Another major InterContinental-operated hotel project is also in the works, this one under the umbrella of Chinese developer Greenland USA. The $1 billion Metropolis complex is slated to include Hotel Indigo, a boutique hotel with 18 stories and 350 rooms.
Not all DTLA hotel projects have gone smoothly. Related Companies’ proposal to build a Frank Gehry-designed hotel across from the Walt Disney Concert Hall has encountered some rough conditions.
First proposed in 2004, the two-tower hotel planned for Grand Avenue was sidelined by the last recession. After another five years of delays, and a breakup with former investment partner SBE Entertainment, Related was still short of funds to complete the project.
However, the developer’s luck changed in June 2016, when the Los Angeles City Council unanimously backed a proposal for a $198.5 million financial aid package, exempting Related from nearly half of the $400 million in taxes the firm would otherwise have owed over the next 25 years.

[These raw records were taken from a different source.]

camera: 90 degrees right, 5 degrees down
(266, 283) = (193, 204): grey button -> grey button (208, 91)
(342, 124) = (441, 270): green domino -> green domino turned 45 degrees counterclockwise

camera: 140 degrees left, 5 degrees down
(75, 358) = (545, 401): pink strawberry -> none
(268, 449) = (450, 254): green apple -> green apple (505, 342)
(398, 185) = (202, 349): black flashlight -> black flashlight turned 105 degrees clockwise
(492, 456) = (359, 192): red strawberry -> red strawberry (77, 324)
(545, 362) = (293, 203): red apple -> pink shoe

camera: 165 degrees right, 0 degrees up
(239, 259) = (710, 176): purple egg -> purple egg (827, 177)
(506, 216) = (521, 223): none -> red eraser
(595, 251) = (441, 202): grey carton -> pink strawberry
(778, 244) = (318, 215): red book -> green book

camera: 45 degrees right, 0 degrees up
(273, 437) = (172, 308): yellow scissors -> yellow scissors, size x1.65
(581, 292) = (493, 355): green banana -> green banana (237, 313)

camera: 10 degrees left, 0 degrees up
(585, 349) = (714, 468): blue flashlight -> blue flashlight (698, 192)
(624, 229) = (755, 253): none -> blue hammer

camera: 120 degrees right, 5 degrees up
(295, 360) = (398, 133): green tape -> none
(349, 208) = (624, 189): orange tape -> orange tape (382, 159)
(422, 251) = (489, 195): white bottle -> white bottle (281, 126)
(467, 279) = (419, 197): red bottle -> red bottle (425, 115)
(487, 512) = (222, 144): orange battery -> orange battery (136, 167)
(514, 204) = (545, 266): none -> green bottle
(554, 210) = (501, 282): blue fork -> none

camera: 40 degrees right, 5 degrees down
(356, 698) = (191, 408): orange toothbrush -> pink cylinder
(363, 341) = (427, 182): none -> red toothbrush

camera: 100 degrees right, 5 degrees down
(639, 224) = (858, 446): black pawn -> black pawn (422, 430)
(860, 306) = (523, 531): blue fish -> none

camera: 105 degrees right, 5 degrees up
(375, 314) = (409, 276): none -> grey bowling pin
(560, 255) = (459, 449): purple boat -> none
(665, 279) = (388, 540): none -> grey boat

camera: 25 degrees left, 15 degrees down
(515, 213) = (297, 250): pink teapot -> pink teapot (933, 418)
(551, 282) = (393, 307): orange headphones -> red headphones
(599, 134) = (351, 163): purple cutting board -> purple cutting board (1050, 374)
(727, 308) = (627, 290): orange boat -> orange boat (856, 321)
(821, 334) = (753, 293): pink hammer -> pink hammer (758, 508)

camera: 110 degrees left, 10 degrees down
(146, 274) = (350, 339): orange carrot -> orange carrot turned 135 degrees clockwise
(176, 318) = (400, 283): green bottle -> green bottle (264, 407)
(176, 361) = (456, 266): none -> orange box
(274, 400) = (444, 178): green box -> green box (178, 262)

Critics are skeptical that hotel developers need such generous tax breaks, which cut into the general fund designated for such purposes as fighting fires or paving streets. A spokesperson for Related declined to comment on the financial aid package approved by the City Council.
West Hollywood and Beverly Hills
With a current inventory of more than 12,500 rooms, the Hollywood and Beverly Hills area has 816 hotel rooms under construction and another 1,331 more in the planning stages, according to CBRE.
Developer Beny Alagem is building the first Waldorf Astoria on the West Coast — a 170-key, 12-story, $200 million project designed by Gensler — on land surrounding his Beverly Hills Hilton. The hotel is 70 percent complete, with a scheduled opening in 2017.
A rival 900,000-square-foot, mixed-use project called One Beverly Hills — with a 134-key boutique hotel, and 193 luxury condominium apartments — is planned next door on Wilshire Boulevard. Chinese billionaire Wang Jianlin’s Wanda Group is behind this proposed $1.2 billion project, which has not yet broken ground.
In WeHo, Witkoff is making his first foray into the L.A. market with the 190-room Edition hotel. For this project, he has partnered with Vector Group CEO Howard Lorber, hotelier Ian Schrager and Marriott.
Savills Studley’s Leonard said the L.A. market still has capacity to absorb new supply. “The economy in California has seen a major turnaround with the tech and movie industry,” she said. “That’s given us an advantage in the hotel market.”